Are SMES next bad loan area for banks?
Banks look to increase lending to the sector, but defaults also likely to rise
MUMBAI: At a time when one big company or another is hitting headlines daily due to loan defaults, there’s another segment that is beginning to show signs of stress.
Small and medium enterprises (SMES) are beginning to default on loans, signalling further trouble for banks already reeling under ₹5.8 lakh crore worth of non-performing assets.
Though the trend is in its initial stage, the impact of a default in the SME segment is likely to be large, since many banks are looking to double their SME loanbook. Small enterprises include businesses with investments of ₹25 lakh to ₹5 crore, and medium units are those with investments of up to ₹10 crore.
Lending to SMES has been considered to be a high-risk business for banks, since in such cases banks mostly lend to a balancesheet, and not to a promoter. But the sector is seeing growing interest mainly due to falling commodity prices (Most SMES are exporters, who benefit from a fall in commodity prices), and default by big businesses.
“Till now, you were seeing stress in large companies. Now you are seeing some of that reflect in SMES, although it is not significant,” said Dipak Gupta, joint MD, Kotak Bank.
For SMES, trouble also arises when large companies don’t get timely payments from their clients, which then leads to a liquidity squeeze down the chain.
HDFC Bank said last week that 40% of its bad loans are from SME businesses, while Axis Bank saw ₹306 crore and Kotak Mahindra Bank ₹200 crore worth of fresh slippages into bad loans.

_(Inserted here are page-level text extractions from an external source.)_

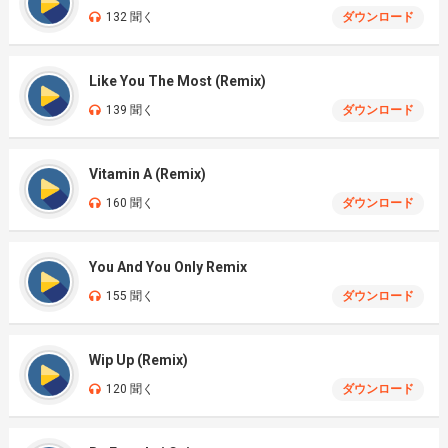
132 聞く
ダウンロード
Like You The Most (Remix)
139 聞く
ダウンロード
Vitamin A (Remix)
160 聞く
ダウンロード
You And You Only Remix
155 聞く
ダウンロード
Wip Up (Remix)
120 聞く
ダウンロード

According to Reserve Bank of India (RBI) data, lending to micro, and small and the medium enterprises by banks has seen negative growth at -6.5% and -12.7%, respectively, in May 2016, compared to the same period a year-ago.

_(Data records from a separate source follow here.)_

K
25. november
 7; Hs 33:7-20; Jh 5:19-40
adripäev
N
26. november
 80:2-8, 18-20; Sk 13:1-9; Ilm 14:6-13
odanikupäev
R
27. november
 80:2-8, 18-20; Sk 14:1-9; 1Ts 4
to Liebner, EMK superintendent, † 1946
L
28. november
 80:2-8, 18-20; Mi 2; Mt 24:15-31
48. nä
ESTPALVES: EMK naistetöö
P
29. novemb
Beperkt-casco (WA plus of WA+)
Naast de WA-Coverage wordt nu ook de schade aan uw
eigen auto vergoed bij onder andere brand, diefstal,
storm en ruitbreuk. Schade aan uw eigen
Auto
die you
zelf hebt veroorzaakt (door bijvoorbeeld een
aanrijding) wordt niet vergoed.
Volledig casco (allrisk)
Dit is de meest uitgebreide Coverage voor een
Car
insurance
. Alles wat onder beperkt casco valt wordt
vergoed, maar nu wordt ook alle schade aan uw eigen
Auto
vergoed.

“Our SME book stands at about ₹45,000 crore, accounting for 13% of our total loanbook…there is a slight increase in the risks in smaller SMES and (yes) little concern there (on the commodity front),” said Jairam Sridharan, chief financial officer, Axis Bank. “There is a mild increase in defaults in the first quarter (by SMES), but it is mostly a seasonality issue. There are pockets within which we need to be careful, but that’s across (all) sectors.”
State Bank of India recently launched ‘e-smart SME’ to provide working capital loans to e-commerce and technology startups, while HDFC Bank launched ‘SM@ bank’.
“About 40% of the increase in NPLS (non-performing loans) can be attributed to the SME segment,” said Paresh Suthankar, deputy MD, HDFC Bank. “However, I don’t think this is too sharp an increase, which will put us off it completely. We have seen a handful of names that have crossed over this quarter. It happens every now and then. The way the economy is panning out, this is a segment that will see ups and down. Hence, we will continue to grow in a cautious manner. SME is always a risk-reward play off.”
HDFC Bank plans to double its SME lending book in the next four years. Its SME loan portfolio currently stands at ₹70,000 crore, accounting for 18% of its total loanbook. The bank, which holds 7% of the total SME lending marketshare, is expecting it to grow at 30% every year.
Earlier this month, GK Kansal, chief general manager, SME business, SBI said: “By going digital, we have more history (data) of borrowers, details of vendors and dealers. So the risk is mitigated to that extent.”
SBI currently offers financing to over one million SMES, with a portfolio of ₹1.90 lakh crore.
The MSME sector contributes 38% to India’s gross domestic product (GDP), and employs around 80 million people.